In cybernetics and control theory, a setpoint (SP; also set point) is the desired or target value for an essential variable, or process value (PV) of a control system, which may differ from the actual measured value of the variable. Departure of such a variable from its setpoint is one basis for error-controlled regulation using negative feedback for automatic control. A setpoint can be any physical quantity or parameter that a control system seeks to regulate, such as temperature, pressure, flow rate, position, speed, or any other measurable attribute.

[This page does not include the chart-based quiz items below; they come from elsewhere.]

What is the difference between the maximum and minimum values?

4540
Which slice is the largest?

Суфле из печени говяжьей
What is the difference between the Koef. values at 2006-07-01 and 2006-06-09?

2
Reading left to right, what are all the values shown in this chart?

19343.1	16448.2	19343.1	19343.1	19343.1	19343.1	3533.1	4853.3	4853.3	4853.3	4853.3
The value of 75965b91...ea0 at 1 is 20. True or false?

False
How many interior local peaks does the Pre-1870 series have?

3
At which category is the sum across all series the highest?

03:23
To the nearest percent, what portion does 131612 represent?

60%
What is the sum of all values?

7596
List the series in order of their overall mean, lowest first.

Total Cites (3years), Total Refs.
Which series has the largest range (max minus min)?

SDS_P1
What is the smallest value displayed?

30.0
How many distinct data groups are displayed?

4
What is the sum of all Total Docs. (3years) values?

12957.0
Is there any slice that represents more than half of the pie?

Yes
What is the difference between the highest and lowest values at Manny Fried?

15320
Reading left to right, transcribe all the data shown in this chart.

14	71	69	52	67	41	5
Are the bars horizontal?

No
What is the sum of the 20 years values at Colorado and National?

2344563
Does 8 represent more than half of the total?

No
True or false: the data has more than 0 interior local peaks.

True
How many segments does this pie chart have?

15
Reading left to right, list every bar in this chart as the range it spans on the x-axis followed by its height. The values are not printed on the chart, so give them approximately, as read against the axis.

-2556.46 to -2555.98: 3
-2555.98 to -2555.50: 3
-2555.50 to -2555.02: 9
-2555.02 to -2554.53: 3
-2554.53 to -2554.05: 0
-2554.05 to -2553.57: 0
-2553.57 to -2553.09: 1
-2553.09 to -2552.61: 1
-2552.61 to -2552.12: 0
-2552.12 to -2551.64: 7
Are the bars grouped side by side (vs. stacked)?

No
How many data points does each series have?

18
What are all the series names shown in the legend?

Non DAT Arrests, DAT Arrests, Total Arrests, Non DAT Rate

In the context of PID controller, the setpoint represents the reference or goal for the controlled process variable. It serves as the benchmark against which the actual process variable (PV) is continuously compared. The PID controller calculates an error signal by taking the difference between the setpoint and the current value of the process variable. Mathematically, this error is expressed as:
$e(t) = SP - PV(t),$
where $e(t)$ is the error at a given time $t$, $SP$ is the setpoint, $PV(t)$ is the process variable at time $t$.

The PID controller uses this error signal to determine how to adjust the control output to bring the process variable as close as possible to the setpoint while maintaining stability and minimizing overshoot.

==Examples==

Cruise control

The $SP-PV$ error can be used to return a system to its norm. An everyday example is the cruise control on a road vehicle; where external influences such as gradients cause speed changes (PV), and the driver also alters the desired set speed (SP). The automatic control algorithm restores the actual speed to the desired speed in the optimum way, without delay or overshoot, by altering the power output of the vehicle's engine. In this way the $SP-PV$ error is used to control the PV so that it equals the SP. A widespread of $SP-PV$ error is classically used in the PID controller.

Industrial applications

Special consideration must be given for engineering applications. In industrial systems, physical or process restraints may limit the determined set point. For example, a reactor which operates more efficiently at higher temperatures may be rated to withstand 500°C. However, for safety reasons, the set point for the reactor temperature control loop would be well below this limit, even if this means the reactor is running less efficiently.